The Embodied Loop
Wire a sense->decide->act loop that drives the rover forward and halts it within 0.25 m of the goal with no overshoot.
Try this first — before any explanation.
Bench opens in the Blockly editor. The rover sits at the origin facing an amber goal 3.0 m dead ahead. Make the rover drive forward and stop when it gets close to the goal — not crash through it, not stop early. Drag blocks, press Run. You have not been taught the right answer yet — try it.
Drag blocks (shown here as the Python they generate) so the rover senses, decides, and acts every tick.
The Embodied Loop
Drag blocks (shown here as the Python they generate) so the rover senses, decides, and acts every tick.
The idea, built visually.
A robot is not a program that runs once. Picture driving to a goal: point it, push go — and it overshoots, because a single command can't know when to stop. So it does something else: it SENSES (how far to the goal?), DECIDES (close enough yet?), and ACTS (drive, or stop) — then does the whole thing again, many times a second. That loop is the robot.
The one thing that trips everyone up: if you check 'am I there yet?' only once, the rover never re-asks and overshoots forever. The deciding has to live inside the loop, asked every single tick.
▣ Stage animation: Three SENSE->DECIDE->ACT nodes arc into a spinning cycle; an inset rover advances one nudge per revolution as goal_distance shrinks and the < 0.25 check flashes; a split screen shows the stop-check outside the loop (sails past) vs inside (halts clean on the marker).

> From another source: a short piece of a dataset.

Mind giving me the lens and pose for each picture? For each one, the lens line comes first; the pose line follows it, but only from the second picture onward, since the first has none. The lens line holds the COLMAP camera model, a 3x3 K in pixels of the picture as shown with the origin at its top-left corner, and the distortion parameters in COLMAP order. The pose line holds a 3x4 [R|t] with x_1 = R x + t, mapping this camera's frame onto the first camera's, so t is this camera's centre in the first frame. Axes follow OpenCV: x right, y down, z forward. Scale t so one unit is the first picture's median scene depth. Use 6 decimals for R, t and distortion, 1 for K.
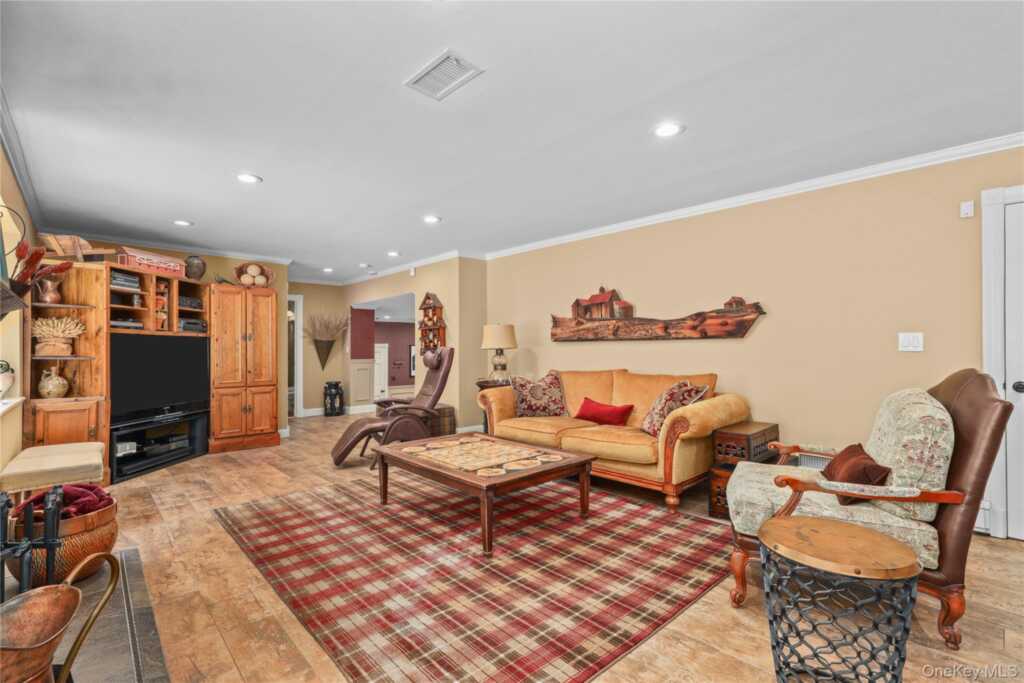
lens RADIAL K [[460.8, 0, 508.1], [0, 460.8, 345.0], [0, 0, 1]] dist [0.000255, -0.000045]
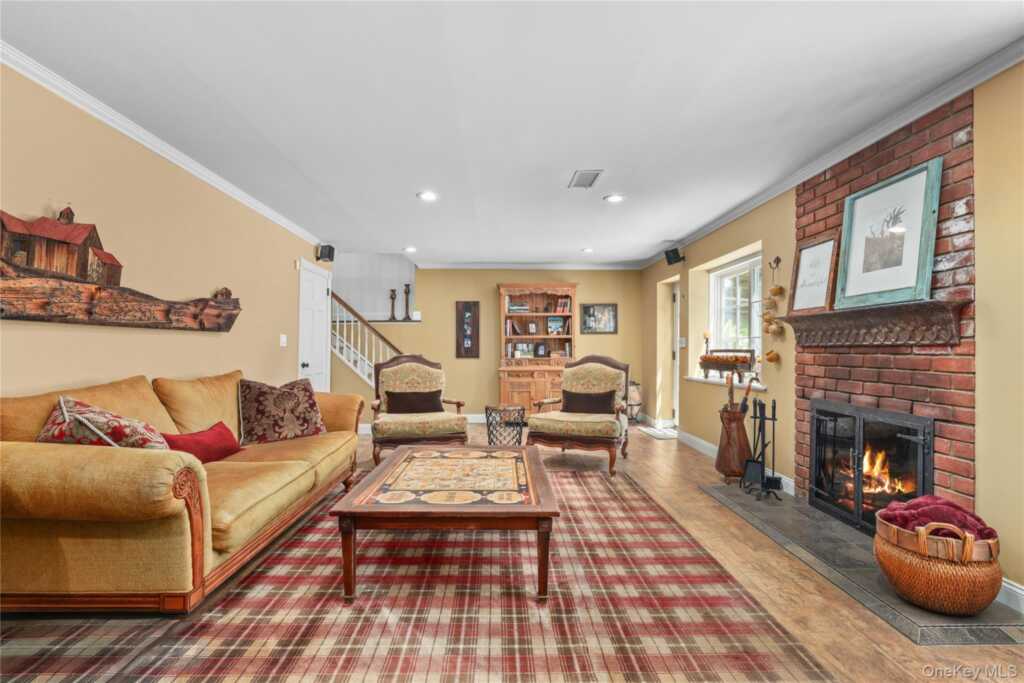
lens RADIAL K [[460.8, 0, 508.1], [0, 460.8, 345.0], [0, 0, 1]] dist [0.000255, -0.000045]
pose [[-0.750977, 0.004103, 0.660315, -0.498827], [-0.009734, 0.999803, -0.017282, 0.019604], [-0.660256, -0.019406, -0.750790, 1.174973]]
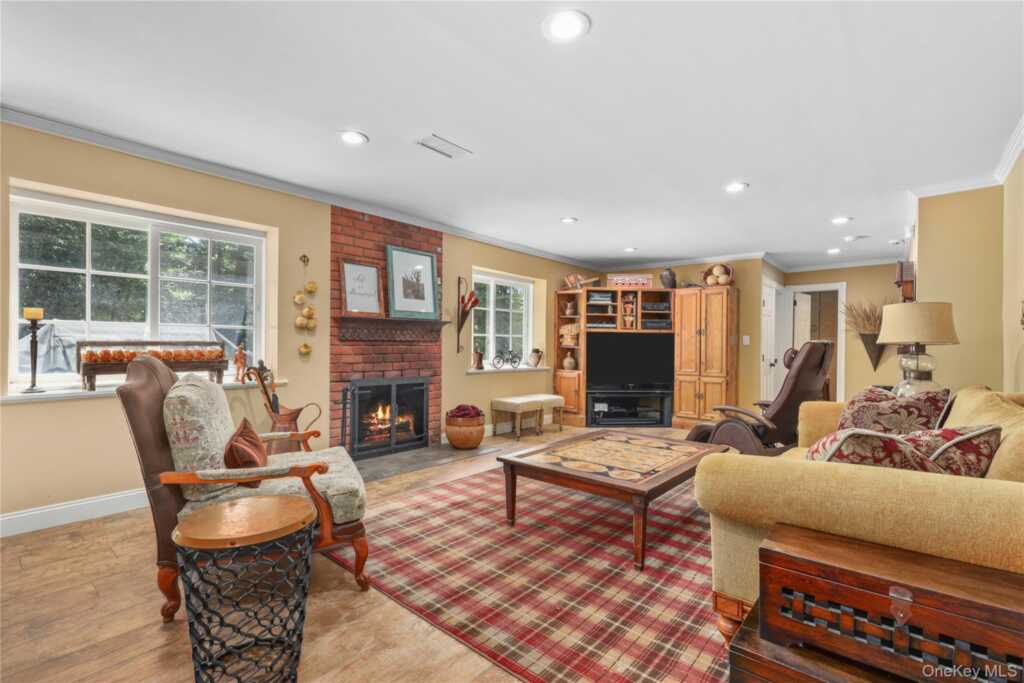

Build it up, step by step.
Step 1 (worked): the loop and forward-drive block are placed; you drop in if goal distance < ??? with a number near 0.25. Step 2 (faded): rebuild the loop and choose the threshold yourself. Step 3 (independent): tune the threshold so the rover halts within tolerance — too small overshoots, too large stops early.
How the Bench grades your run.
PASS WHEN Stopped with final goal-distance <= 0.25 m, never exceeding goal x by more than 0.30 m, with the stop-decision evaluated every loop iteration.
- FAIL: ran the full 15 s without stopping — no stop condition reached; place a goal-distance read in the comparison.
- FAIL: overshot the goal by 0.62 m — the rover never re-checks distance while driving; move the if inside the repeat-forever loop.
- FAIL: halted 0.71 m short — stop threshold fires while still far away; lower it toward 0.25 m.
Bring back what you've already mastered.
- Tag fragments as SENSE / DECIDE / ACT (read_range -> SENSE, set_motor -> ACT, if < 0.25 -> DECIDE).
- Predict: change threshold 0.25 -> 0.6 — does the rover stop closer or farther from the goal? (Farther — triggers sooner.)
- Spot-the-bug: a block stack has the stop-check outside the loop; drag it back inside.
What you must demonstrate to advance.
From the fixed seed, the rover drives forward and halts within 0.25 m of the goal with no overshoot beyond 0.30 m, stop-decision provably inside the loop (L0: runs a given loop).
How this feeds your build.
Contributes the stop-on-condition STOP primitive to the capstone; the 'test the sensor every tick, inside the loop' habit is the skeleton of every later controller (PID loop, timer-ISR tick).